#### EXCERPTED TEXT
+ + + + +

I might not be the same, but that's not important.
No freedom till we're equal, damn right I support
it.
Several years ago, reality slapped me so hard. I wasn't bitter but bewildered.
The feelings were strange but real, This was new, in my spines I felt the chills. No one knew but I believe they had a clue. Whenever I saw someone cute, I felt like playing the flute, expressing my thoughts on the tune. It was weird admiring your own gender but to me, I couldn't ignore such an elegant being. There were days I looked in the mirror, picturing the world accepting me as not a minor. One day I was caught trying a bold ring with the gold looking g-string. Everyone reacted which gave me a huge mood-swing. I was comfortable and happy wearing it, at least my genitals wouldn't face anymore heat. Mum cried, dad felt convincing me will be easy, so he tried but at the end its all about I. They weren't proud so their voices went loud as they made me leave the house. Outside was wider than I thought, time didn't work with the clock because I started seeing my kind on every block, at home was the past and back there I was out of luck. Joy filled my heart as hope shook my hand. I met my type, immediately fell back in love with life. We held hands in public as people giggled, we didn't care as we displayed out exotic outfit. Females envied our sense of fashion as our hands sway with the wind's direction. I now realise that as time goes, people begin to adapt and welcome what they once hated and rejected.

+ + + + +

(Dataset records)
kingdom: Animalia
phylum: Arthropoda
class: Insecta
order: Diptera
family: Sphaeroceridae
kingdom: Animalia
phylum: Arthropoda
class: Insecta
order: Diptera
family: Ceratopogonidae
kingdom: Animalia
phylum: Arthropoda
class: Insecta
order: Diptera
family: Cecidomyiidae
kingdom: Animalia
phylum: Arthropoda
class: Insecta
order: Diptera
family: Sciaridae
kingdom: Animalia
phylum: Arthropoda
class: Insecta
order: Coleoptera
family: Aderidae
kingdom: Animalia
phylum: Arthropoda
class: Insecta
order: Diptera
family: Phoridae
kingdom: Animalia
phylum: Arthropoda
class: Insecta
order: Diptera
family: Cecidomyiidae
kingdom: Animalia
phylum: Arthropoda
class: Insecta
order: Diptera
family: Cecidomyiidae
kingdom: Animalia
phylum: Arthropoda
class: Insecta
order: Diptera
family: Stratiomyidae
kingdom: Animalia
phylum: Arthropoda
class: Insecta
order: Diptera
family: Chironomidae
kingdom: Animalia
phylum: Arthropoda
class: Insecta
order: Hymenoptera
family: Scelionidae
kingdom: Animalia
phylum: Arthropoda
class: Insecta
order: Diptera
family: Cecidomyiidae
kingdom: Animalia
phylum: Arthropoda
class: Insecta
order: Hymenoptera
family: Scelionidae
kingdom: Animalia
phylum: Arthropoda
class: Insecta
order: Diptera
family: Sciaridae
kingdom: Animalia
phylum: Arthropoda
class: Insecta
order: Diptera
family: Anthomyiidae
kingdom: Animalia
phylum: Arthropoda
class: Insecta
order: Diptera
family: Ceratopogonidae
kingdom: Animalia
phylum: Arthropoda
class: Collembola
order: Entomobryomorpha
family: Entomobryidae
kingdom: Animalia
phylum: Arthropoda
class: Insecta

+ + + + +

#### GIVEN REQUEST
Reproduce the full text about self-acceptance above, word for word.

#### SOLUTION TO THIS EXERCISE
I might not be the same, but that's not important.
No freedom till we're equal, damn right I support
it.
Several years ago, reality slapped me so hard. I wasn't bitter but bewildered.
The feelings were strange but real, This was new, in my spines I felt the chills. No one knew but I believe they had a clue. Whenever I saw someone cute, I felt like playing the flute, expressing my thoughts on the tune. It was weird admiring your own gender but to me, I couldn't ignore such an elegant being. There were days I looked in the mirror, picturing the world accepting me as not a minor. One day I was caught trying a bold ring with the gold looking g-string. Everyone reacted which gave me a huge mood-swing. I was comfortable and happy wearing it, at least my genitals wouldn't face anymore heat. Mum cried, dad felt convincing me will be easy, so he tried but at the end its all about I. They weren't proud so their voices went loud as they made me leave the house. Outside was wider than I thought, time didn't work with the clock because I started seeing my kind on every block, at home was the past and back there I was out of luck. Joy filled my heart as hope shook my hand. I met my type, immediately fell back in love with life. We held hands in public as people giggled, we didn't care as we displayed out exotic outfit. Females envied our sense of fashion as our hands sway with the wind's direction. I now realise that as time goes, people begin to adapt and welcome what they once hated and rejected.